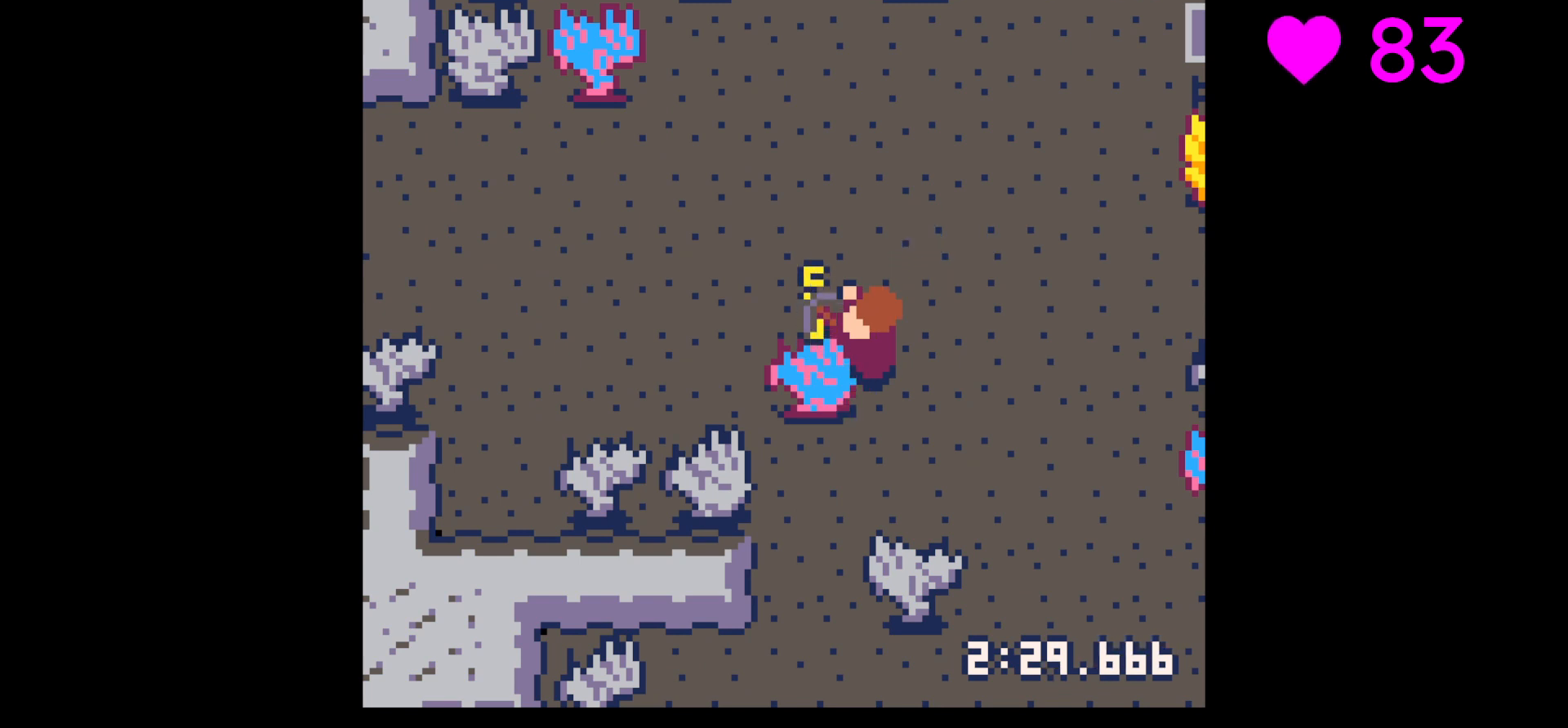
{"keys": ["x"], "events": []}
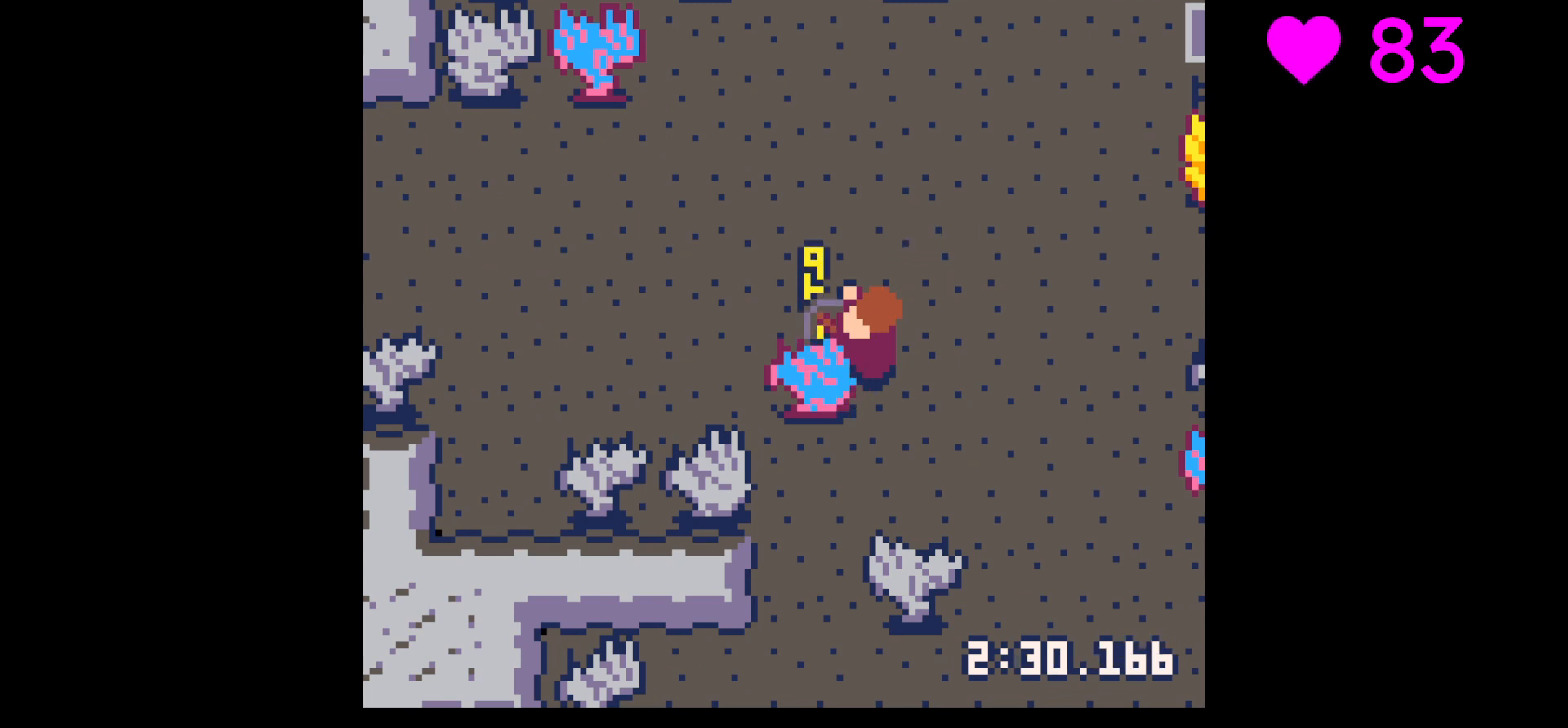
{"keys": ["right", "up"], "events": [[233, "right", "down"], [233, "up", "down"], [233, "x", "up"]]}
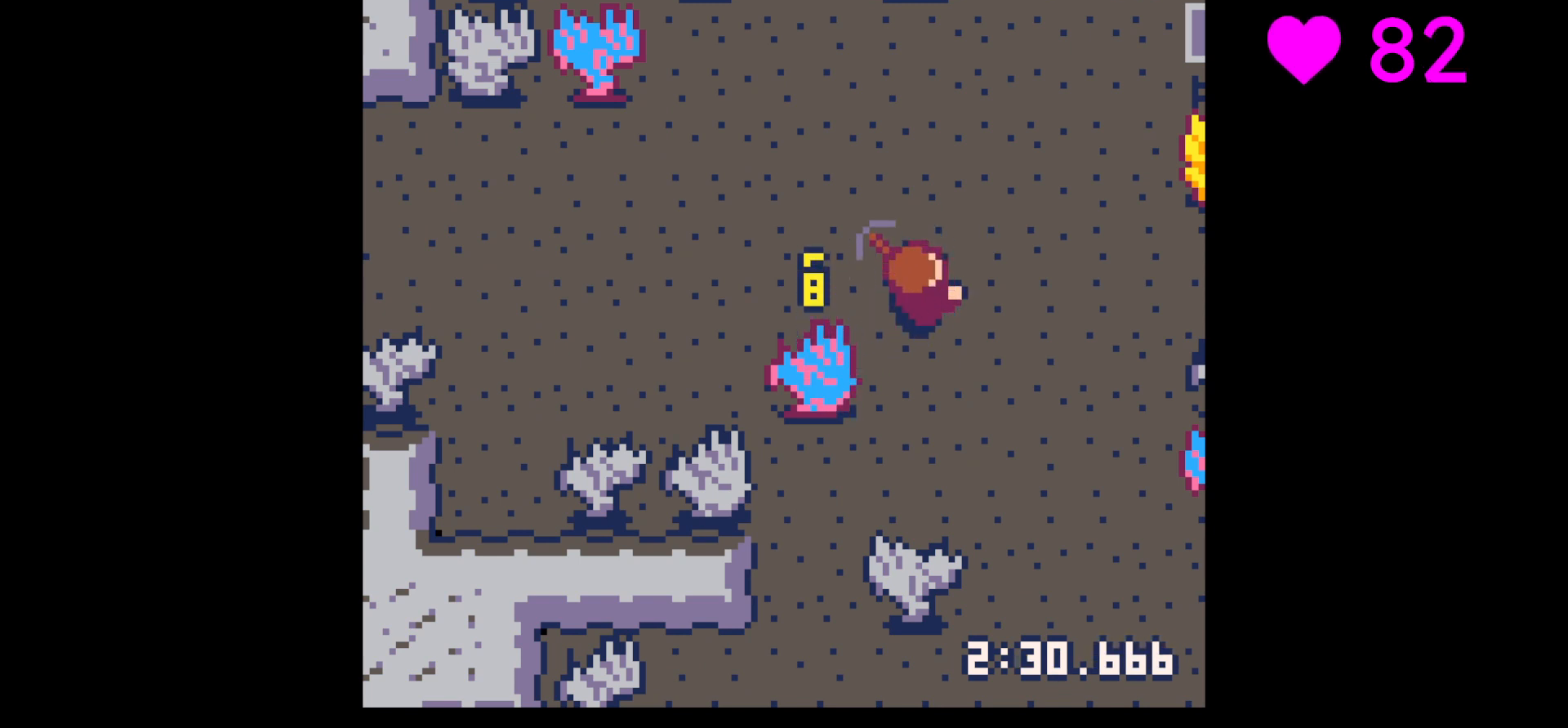
{"keys": ["up"], "events": [[100, "right", "up"], [200, "right", "down"], [300, "right", "up"], [400, "right", "down"], [433, "right", "up"]]}
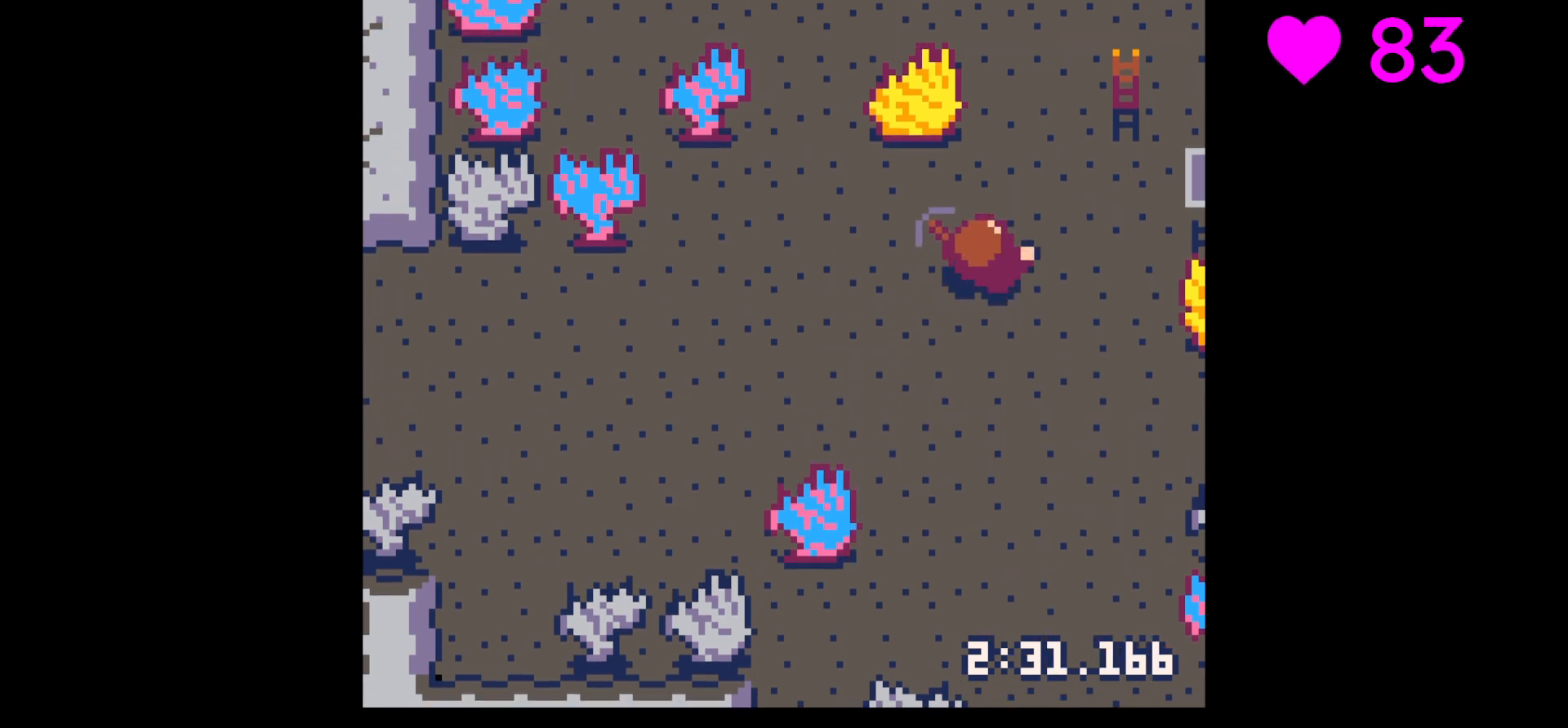
{"keys": ["z"], "events": [[33, "right", "down"], [133, "right", "up"], [467, "up", "up"], [500, "z", "down"]]}
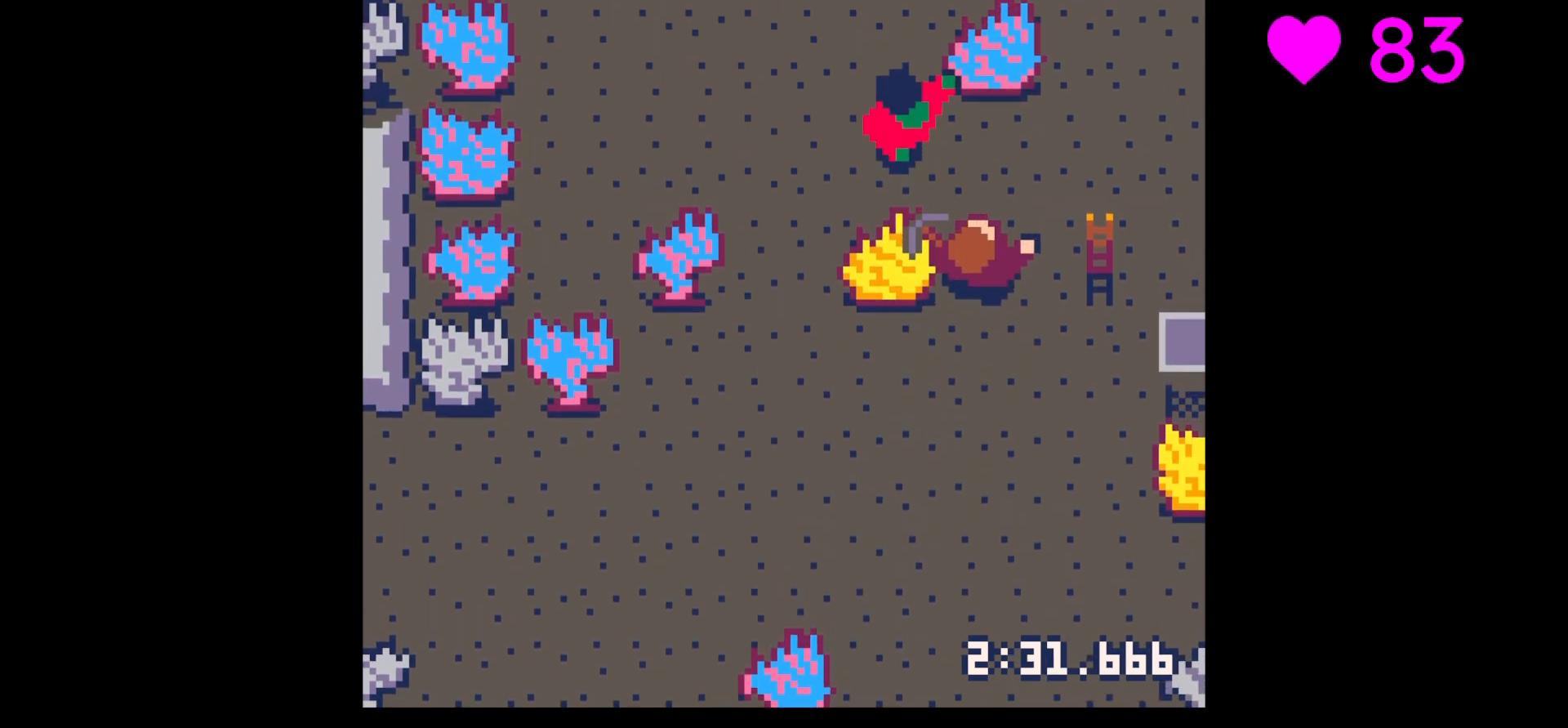
{"keys": [], "events": [[133, "down", "down"], [200, "down", "up"], [200, "x", "down"], [233, "z", "up"], [300, "x", "up"]]}
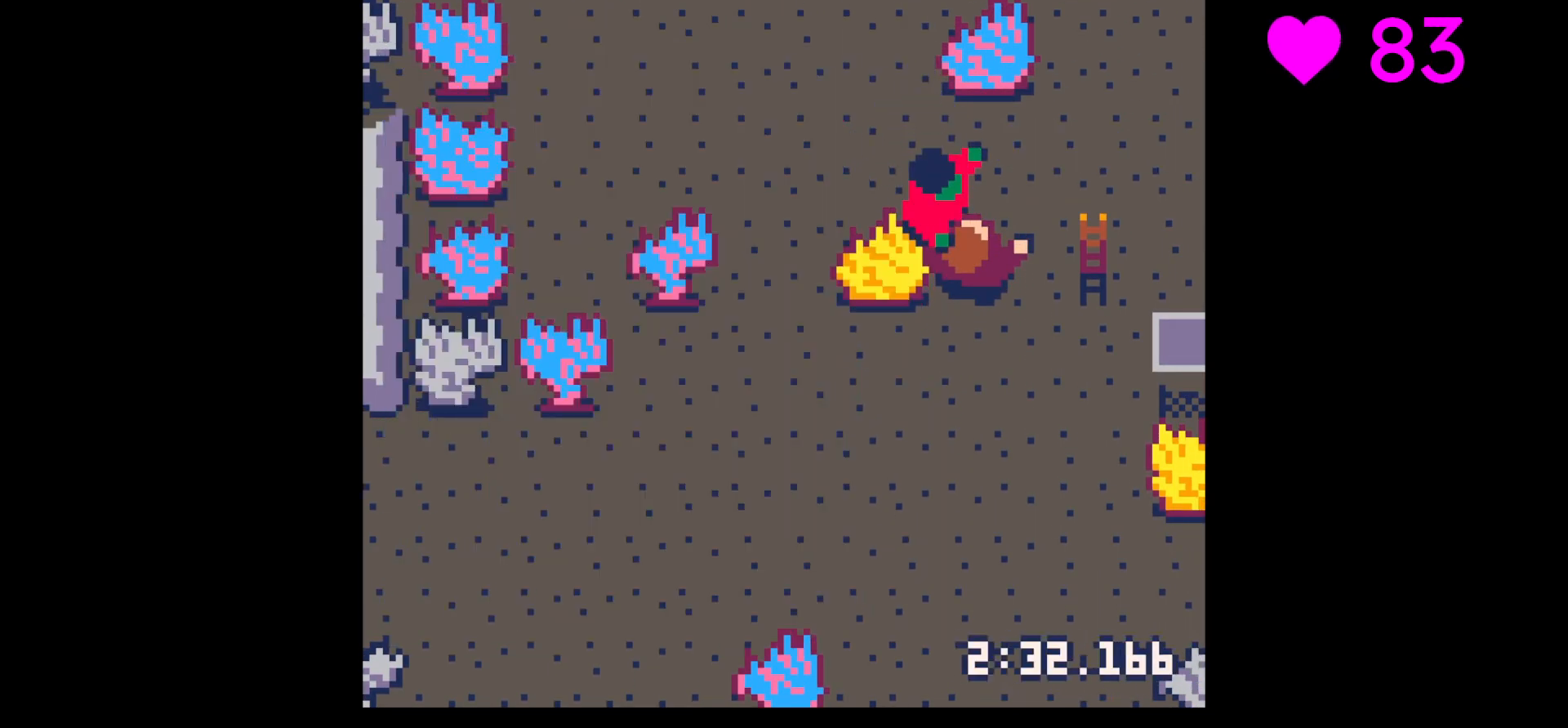
{"keys": [], "events": [[67, "x", "down"], [200, "x", "up"], [300, "x", "down"], [500, "x", "up"]]}
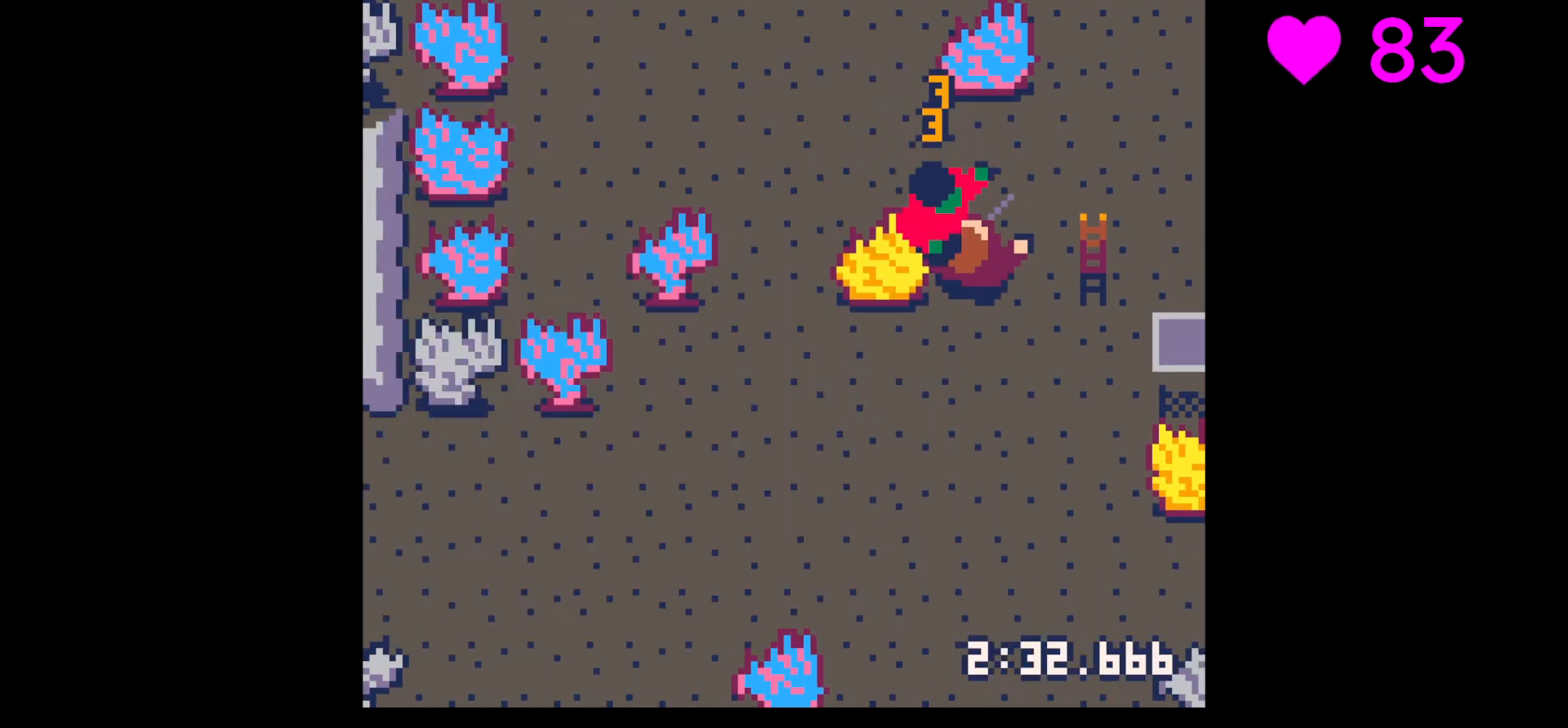
{"keys": ["x"], "events": [[133, "x", "down"], [267, "x", "up"], [400, "up", "down"], [467, "up", "up"], [467, "x", "down"]]}
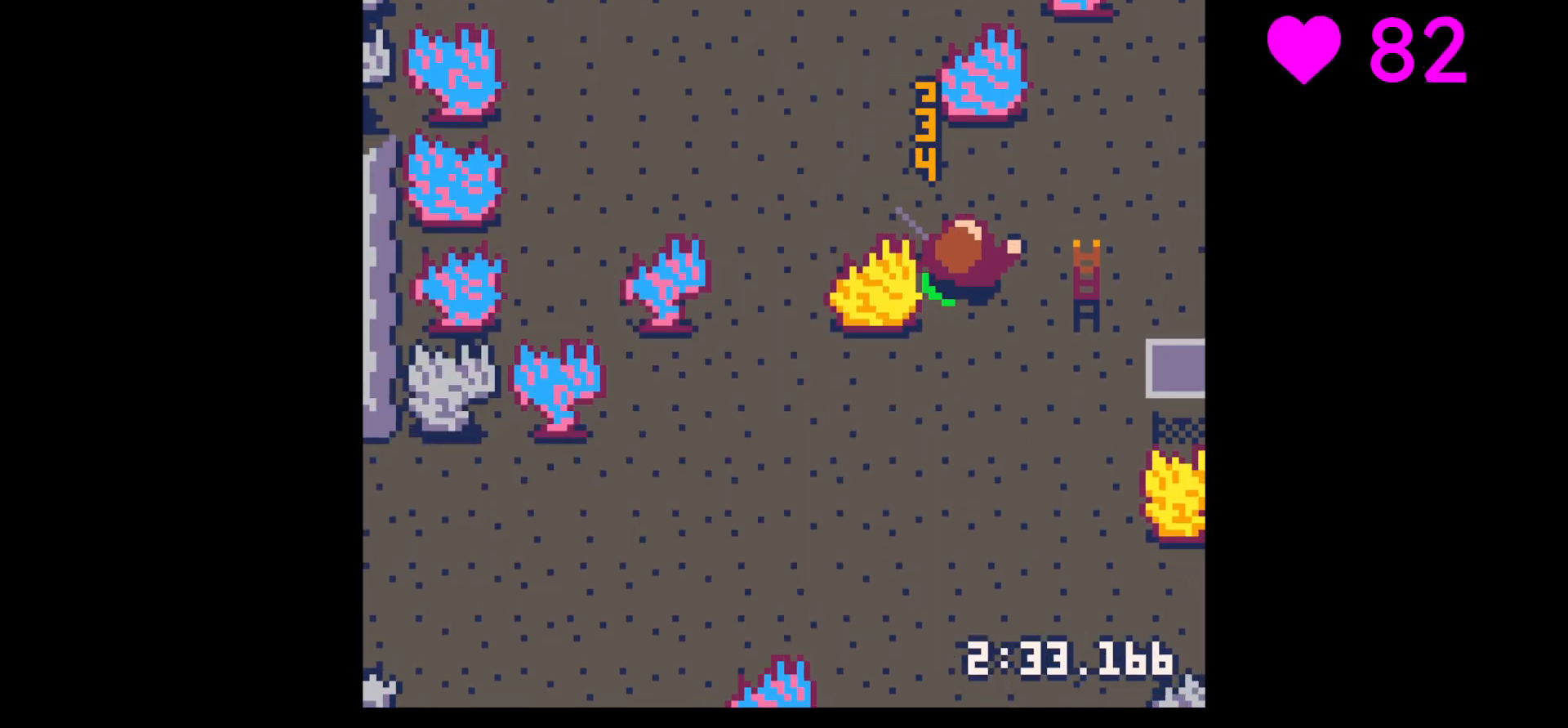
{"keys": ["z"], "events": [[100, "x", "up"], [467, "z", "down"]]}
########
Exercise prompt =
Repeat the listing verbatim. Skip the pictures.

Reply to the task =
{"keys": ["x"], "events": []}
{"keys": ["right", "up"], "events": [[233, "right", "down"], [233, "up", "down"], [233, "x", "up"]]}
{"keys": ["up"], "events": [[100, "right", "up"], [200, "right", "down"], [300, "right", "up"], [400, "right", "down"], [433, "right", "up"]]}
{"keys": ["z"], "events": [[33, "right", "down"], [133, "right", "up"], [467, "up", "up"], [500, "z", "down"]]}
{"keys": [], "events": [[133, "down", "down"], [200, "down", "up"], [200, "x", "down"], [233, "z", "up"], [300, "x", "up"]]}
{"keys": [], "events": [[67, "x", "down"], [200, "x", "up"], [300, "x", "down"], [500, "x", "up"]]}
{"keys": ["x"], "events": [[133, "x", "down"], [267, "x", "up"], [400, "up", "down"], [467, "up", "up"], [467, "x", "down"]]}
{"keys": ["z"], "events": [[100, "x", "up"], [467, "z", "down"]]}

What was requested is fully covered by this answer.